Problem 1: In the Monster documentation, what two values can the mode parameter of MMFF_score take?
Problem 2: Transcribe the Monster documentation from "This was moved" down to "for the latter)".

Passage to read:
---

Class attributes best ignored:

Variables:

  • closeness_weights (list) – list of functions to penalise closeness (ignore for most applications)

  • dummy (Mol) – The virtual atom where the targets attaches. by default *. Best not override.

  • dummy_symbol (str) – The virtual atom where the targets attaches. by default *. Best not override.

  • matching_modes (list)

MMFF_score(mol: Mol | None = None, delta: bool = False, mode: str = 'MMFF') float

Merck force field. Chosen over Universal for no reason at all.

Parameters:

  • mol (Chem.Mol optional. If absent extracts from pose.) – ligand

  • delta (bool) – report difference from unbound (minimized)

  • mode (str) – ‘MMFF’ or ‘UFF’

Returns:

kcal/mol

Return type:

float

Warning:

This was moved out of Igor. Victor has the method for calling it with igor.mol_from_pose

__init__(hits: List[Mol], average_position: bool = False, joining_cutoff: float = 5, random_seed: int | None = None)

Initialisation starts Monster, but it does not do any mergers or placements. This is changed in revision 0.6 (previously mol was specified for the latter)

Parameters:

  • hits

  • average_position

  • joining_cutoff – joining cutoff used in “full” mode

  • random_seed – A random seed for rdkit embedding calculations during placement

atoms_in_bridge_cutoff = 2
by_expansion(primary_name: str | None = None, min_mode_index: int = 0) Mol

Get the maps. Find the map with the most atoms covered. Use that map as the base map for the other maps.

closeness_weights = [(<function _MonsterCommunal._closest__is_warhead_marked>, nan), (<function _MonsterCommunal._closest__is_fullbonded>, 1.0), (<function _MonsterCommunal._closest__is_ring_atom>, 0.5)]
collapse_mols(mols: List[Mol])
collapse_ring(mol: Mol) Mol

Collapses a ring(s) into a single dummy atom(s). Stores data as JSON in the atom.

Parameters:

mol

Returns:

combine(keep_all: bool = True, collapse_rings: bool = True, joining_cutoff: int = 5)

Merge/links the hits. (Main entrypoint)

Parameters:

  • keep_all

  • collapse_rings

  • joining_cutoff

Returns:

convert_origins_to_custom_map(mol: Mol | None = None, forbiddance=True) Dict[str, Dict[int, int]]

The origins stored in the followup differ in format from the custom_map. The former is a list of lists of hit_name+atom_index, while the latter is a dictionary of hit_name to dictionary of hit atom indices to _intended_ followup index. This method converts the former to the latter. If forbiddance is True, non mapping atoms are marked with negatives.

If mol is None, then self.positioned_mol is used.

Returns:

cutoff = 2
draw_nicely(mol, show=True, **kwargs) MolDraw2DSVG

Draw with atom indices for Jupyter notebooks.

Parameters:

  • mol

  • kwargs – Key value pairs get fed into PrepareAndDrawMolecule.

---

Dataset extract:
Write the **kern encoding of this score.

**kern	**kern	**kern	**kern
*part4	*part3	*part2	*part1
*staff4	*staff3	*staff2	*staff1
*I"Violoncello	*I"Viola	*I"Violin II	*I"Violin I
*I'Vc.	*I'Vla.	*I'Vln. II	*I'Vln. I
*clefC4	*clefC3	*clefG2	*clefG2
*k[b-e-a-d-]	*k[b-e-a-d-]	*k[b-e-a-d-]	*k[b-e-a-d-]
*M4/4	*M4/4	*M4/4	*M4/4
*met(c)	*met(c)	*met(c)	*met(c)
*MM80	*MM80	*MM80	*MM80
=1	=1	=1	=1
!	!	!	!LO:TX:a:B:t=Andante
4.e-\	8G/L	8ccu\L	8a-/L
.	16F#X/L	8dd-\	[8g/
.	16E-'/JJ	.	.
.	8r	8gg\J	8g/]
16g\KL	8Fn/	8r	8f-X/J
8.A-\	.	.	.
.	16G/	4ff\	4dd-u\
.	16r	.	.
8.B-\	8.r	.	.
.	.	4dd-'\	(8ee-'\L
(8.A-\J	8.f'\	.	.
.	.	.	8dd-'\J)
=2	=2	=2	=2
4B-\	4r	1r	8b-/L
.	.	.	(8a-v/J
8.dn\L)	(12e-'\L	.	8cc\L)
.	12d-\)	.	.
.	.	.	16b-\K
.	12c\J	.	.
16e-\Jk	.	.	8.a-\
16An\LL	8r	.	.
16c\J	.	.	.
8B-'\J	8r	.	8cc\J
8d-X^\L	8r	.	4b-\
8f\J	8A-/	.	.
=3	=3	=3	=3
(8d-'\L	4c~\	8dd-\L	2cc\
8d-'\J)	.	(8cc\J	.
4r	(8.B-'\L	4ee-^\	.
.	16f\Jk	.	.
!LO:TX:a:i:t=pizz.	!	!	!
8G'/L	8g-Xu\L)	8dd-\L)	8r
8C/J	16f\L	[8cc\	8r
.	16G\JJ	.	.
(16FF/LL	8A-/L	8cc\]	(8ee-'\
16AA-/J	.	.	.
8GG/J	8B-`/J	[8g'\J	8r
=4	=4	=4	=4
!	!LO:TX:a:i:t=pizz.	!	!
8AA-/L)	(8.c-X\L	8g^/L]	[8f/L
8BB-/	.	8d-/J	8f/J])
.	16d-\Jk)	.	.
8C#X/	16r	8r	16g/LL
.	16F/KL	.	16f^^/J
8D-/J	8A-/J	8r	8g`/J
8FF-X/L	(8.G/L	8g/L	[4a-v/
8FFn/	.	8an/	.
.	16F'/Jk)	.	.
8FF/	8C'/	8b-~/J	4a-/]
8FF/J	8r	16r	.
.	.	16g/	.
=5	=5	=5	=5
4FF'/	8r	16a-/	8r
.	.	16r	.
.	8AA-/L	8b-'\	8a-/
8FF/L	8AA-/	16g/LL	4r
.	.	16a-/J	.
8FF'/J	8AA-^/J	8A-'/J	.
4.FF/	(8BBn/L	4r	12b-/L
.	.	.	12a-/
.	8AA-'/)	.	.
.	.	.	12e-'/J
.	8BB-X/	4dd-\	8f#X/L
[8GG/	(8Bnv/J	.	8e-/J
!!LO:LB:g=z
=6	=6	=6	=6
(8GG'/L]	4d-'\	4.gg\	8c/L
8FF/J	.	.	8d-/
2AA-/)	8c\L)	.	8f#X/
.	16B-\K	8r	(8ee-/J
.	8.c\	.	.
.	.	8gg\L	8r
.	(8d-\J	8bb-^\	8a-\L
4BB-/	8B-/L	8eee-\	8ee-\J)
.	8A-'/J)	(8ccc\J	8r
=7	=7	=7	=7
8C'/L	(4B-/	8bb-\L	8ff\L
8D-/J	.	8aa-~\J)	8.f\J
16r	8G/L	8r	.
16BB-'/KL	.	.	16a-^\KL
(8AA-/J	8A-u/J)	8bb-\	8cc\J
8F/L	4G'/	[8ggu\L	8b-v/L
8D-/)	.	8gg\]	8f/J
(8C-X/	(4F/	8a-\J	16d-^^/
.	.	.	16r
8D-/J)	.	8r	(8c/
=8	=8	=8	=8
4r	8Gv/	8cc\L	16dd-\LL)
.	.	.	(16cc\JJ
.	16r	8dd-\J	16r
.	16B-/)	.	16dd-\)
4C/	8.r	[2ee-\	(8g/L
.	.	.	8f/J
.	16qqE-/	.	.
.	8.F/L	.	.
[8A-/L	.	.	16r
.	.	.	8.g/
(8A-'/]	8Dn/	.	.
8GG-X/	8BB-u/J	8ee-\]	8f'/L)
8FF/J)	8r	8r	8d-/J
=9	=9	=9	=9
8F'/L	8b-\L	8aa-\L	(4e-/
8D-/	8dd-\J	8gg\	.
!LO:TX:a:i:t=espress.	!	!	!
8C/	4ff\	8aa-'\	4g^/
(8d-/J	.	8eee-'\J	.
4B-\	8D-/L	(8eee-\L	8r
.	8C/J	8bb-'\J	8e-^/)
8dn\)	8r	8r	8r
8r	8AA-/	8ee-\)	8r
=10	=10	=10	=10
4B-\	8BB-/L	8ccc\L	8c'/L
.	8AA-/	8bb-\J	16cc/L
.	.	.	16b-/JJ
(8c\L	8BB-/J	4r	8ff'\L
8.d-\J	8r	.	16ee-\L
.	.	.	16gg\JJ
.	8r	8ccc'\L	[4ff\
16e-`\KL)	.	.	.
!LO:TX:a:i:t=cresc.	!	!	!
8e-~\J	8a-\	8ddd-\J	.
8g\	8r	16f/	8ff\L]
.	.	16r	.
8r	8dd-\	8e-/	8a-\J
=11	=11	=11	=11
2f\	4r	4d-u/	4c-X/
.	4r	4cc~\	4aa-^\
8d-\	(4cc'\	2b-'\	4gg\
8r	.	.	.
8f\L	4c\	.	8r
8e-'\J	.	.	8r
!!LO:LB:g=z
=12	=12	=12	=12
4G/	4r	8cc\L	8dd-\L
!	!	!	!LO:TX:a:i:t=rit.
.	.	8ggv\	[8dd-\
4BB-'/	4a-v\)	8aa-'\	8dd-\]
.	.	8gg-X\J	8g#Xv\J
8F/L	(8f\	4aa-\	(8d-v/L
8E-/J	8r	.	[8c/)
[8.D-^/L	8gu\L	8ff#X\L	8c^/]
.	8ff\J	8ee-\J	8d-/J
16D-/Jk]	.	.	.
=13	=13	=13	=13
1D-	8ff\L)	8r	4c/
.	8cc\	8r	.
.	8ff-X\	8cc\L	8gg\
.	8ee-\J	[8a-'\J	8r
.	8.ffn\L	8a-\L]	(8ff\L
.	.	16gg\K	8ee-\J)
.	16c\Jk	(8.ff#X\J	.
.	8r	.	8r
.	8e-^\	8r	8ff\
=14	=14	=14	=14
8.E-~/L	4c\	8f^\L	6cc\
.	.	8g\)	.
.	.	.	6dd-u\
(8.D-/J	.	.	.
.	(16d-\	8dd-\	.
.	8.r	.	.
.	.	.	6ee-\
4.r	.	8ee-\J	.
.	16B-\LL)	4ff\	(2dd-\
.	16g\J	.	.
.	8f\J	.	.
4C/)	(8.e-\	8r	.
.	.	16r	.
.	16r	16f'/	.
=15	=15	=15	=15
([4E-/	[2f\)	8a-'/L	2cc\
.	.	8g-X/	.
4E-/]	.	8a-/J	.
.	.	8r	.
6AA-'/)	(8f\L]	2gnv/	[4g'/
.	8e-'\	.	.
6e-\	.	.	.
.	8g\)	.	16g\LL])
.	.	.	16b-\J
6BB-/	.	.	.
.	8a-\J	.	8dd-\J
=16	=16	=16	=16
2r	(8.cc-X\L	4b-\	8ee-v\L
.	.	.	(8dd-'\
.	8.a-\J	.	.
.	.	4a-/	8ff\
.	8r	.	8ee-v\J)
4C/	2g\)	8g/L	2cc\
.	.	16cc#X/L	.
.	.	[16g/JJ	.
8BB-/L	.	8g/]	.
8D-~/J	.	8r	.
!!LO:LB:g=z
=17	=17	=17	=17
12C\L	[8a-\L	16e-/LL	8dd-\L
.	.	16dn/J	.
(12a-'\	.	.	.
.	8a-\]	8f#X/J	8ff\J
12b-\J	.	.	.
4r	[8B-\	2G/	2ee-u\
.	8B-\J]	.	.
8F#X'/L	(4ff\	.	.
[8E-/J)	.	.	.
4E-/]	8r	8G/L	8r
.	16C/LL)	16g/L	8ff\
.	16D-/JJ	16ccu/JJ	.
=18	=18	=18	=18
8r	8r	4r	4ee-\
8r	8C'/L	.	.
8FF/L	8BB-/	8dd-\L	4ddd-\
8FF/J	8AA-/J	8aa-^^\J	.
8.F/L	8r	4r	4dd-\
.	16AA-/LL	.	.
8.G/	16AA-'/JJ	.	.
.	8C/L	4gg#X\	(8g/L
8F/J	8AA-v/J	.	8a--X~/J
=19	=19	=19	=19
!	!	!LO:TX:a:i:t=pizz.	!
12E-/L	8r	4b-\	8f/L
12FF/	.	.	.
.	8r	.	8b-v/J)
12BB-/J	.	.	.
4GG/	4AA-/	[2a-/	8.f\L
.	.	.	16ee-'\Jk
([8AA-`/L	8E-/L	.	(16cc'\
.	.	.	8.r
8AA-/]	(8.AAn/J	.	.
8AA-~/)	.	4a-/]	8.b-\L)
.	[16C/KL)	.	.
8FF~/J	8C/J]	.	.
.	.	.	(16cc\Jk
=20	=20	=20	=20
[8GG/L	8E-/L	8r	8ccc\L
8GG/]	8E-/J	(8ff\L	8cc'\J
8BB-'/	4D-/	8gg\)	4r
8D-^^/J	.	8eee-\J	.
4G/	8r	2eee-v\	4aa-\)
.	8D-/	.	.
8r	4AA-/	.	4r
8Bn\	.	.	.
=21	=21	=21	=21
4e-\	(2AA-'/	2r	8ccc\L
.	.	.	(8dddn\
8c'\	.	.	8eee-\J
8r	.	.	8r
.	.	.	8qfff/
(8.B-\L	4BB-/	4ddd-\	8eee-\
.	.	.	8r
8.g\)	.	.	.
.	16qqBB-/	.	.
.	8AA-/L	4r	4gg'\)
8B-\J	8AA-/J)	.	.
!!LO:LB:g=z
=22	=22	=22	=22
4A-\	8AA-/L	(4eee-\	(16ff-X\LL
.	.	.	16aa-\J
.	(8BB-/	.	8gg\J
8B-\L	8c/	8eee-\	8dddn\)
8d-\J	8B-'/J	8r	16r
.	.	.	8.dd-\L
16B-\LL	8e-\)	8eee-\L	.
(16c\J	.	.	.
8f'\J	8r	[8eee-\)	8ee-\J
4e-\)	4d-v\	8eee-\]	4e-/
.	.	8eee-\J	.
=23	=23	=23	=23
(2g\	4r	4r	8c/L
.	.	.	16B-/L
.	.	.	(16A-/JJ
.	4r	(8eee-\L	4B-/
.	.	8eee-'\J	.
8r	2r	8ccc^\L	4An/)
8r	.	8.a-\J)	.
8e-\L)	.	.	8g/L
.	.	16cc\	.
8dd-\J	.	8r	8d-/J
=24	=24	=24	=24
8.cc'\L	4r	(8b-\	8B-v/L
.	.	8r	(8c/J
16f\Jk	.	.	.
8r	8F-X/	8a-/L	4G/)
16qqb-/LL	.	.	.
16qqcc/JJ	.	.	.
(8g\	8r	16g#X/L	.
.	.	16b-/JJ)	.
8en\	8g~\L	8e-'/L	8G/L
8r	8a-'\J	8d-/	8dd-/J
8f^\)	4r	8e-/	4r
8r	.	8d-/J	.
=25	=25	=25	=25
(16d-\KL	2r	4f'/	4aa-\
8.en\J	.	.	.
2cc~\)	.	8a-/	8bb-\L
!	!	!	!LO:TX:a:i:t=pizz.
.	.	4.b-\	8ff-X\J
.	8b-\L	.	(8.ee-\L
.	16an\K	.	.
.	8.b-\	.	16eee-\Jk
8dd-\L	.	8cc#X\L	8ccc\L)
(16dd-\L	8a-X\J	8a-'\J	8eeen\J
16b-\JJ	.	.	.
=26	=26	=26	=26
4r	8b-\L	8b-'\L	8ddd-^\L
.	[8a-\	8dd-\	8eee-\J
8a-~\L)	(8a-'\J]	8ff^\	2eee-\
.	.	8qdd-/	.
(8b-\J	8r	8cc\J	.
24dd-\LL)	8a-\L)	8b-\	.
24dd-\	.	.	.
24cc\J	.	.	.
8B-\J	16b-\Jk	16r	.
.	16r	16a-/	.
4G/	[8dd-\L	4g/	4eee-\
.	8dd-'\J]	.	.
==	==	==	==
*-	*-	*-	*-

---

Final answer 1: 'MMFF' or 'UFF'

Final answer 2:
This was moved out of Igor. Victor has the method for calling it with igor.mol_from_pose

__init__(hits: List[Mol], average_position: bool = False, joining_cutoff: float = 5, random_seed: int | None = None)

Initialisation starts Monster, but it does not do any mergers or placements. This is changed in revision 0.6 (previously mol was specified for the latter)